Data records
________________________

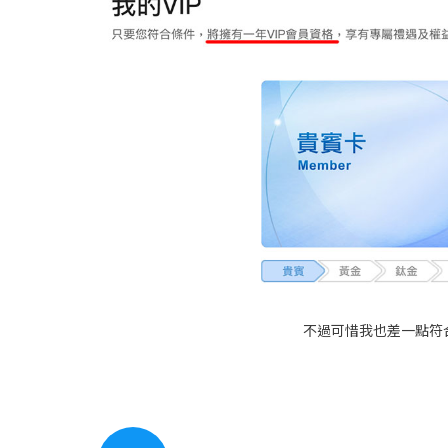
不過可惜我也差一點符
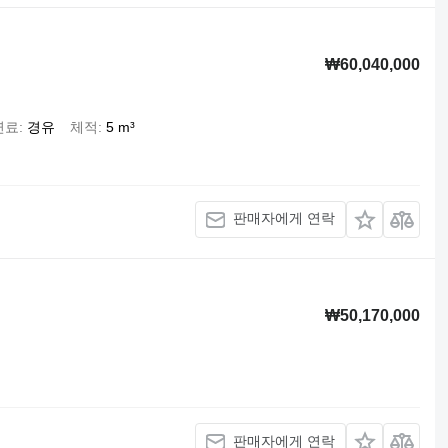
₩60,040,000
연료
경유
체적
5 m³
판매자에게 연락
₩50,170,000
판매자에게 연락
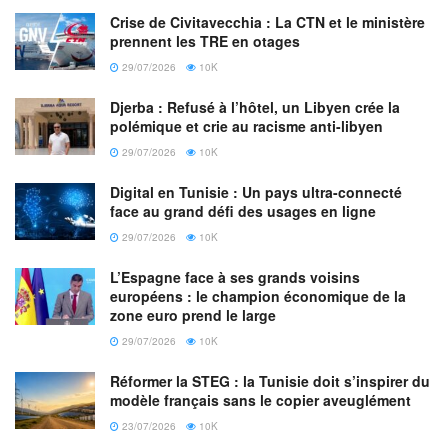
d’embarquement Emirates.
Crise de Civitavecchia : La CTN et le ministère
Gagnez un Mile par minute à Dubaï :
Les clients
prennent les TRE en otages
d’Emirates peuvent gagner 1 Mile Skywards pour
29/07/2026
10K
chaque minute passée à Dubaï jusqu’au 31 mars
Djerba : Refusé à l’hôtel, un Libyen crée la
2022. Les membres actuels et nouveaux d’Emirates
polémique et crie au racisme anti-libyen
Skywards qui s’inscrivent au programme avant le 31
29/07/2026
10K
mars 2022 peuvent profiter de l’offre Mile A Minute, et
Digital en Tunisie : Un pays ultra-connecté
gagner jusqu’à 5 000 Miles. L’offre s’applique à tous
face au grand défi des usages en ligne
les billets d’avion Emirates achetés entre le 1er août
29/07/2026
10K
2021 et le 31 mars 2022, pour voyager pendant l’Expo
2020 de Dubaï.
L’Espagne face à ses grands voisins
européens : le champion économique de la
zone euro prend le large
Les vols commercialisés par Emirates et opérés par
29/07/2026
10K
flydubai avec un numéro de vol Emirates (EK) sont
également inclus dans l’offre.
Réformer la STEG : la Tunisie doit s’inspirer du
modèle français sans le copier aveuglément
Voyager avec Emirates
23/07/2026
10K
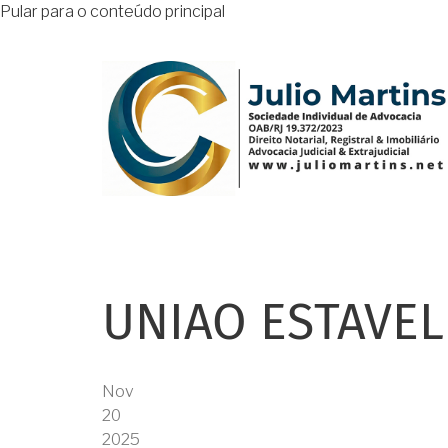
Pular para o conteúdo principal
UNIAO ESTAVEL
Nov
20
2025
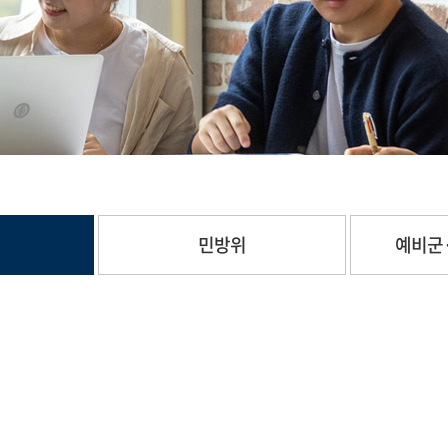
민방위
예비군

________________________

Problem: Restate each entry word for word; pictures stay out of the copy.

Output below:
不過可惜我也差一點符
₩60,040,000
연료
경유
체적
5 m³
판매자에게 연락
₩50,170,000
판매자에게 연락
d’embarquement Emirates.
Crise de Civitavecchia : La CTN et le ministère
Gagnez un Mile par minute à Dubaï :
Les clients
prennent les TRE en otages
d’Emirates peuvent gagner 1 Mile Skywards pour
29/07/2026
10K
chaque minute passée à Dubaï jusqu’au 31 mars
Djerba : Refusé à l’hôtel, un Libyen crée la
2022. Les membres actuels et nouveaux d’Emirates
polémique et crie au racisme anti-libyen
Skywards qui s’inscrivent au programme avant le 31
29/07/2026
10K
mars 2022 peuvent profiter de l’offre Mile A Minute, et
Digital en Tunisie : Un pays ultra-connecté
gagner jusqu’à 5 000 Miles. L’offre s’applique à tous
face au grand défi des usages en ligne
les billets d’avion Emirates achetés entre le 1er août
29/07/2026
10K
2021 et le 31 mars 2022, pour voyager pendant l’Expo
2020 de Dubaï.
L’Espagne face à ses grands voisins
européens : le champion économique de la
zone euro prend le large
Les vols commercialisés par Emirates et opérés par
29/07/2026
10K
flydubai avec un numéro de vol Emirates (EK) sont
également inclus dans l’offre.
Réformer la STEG : la Tunisie doit s’inspirer du
modèle français sans le copier aveuglément
Voyager avec Emirates
23/07/2026
10K
Pular para o conteúdo principal
UNIAO ESTAVEL
Nov
20
2025
민방위
예비군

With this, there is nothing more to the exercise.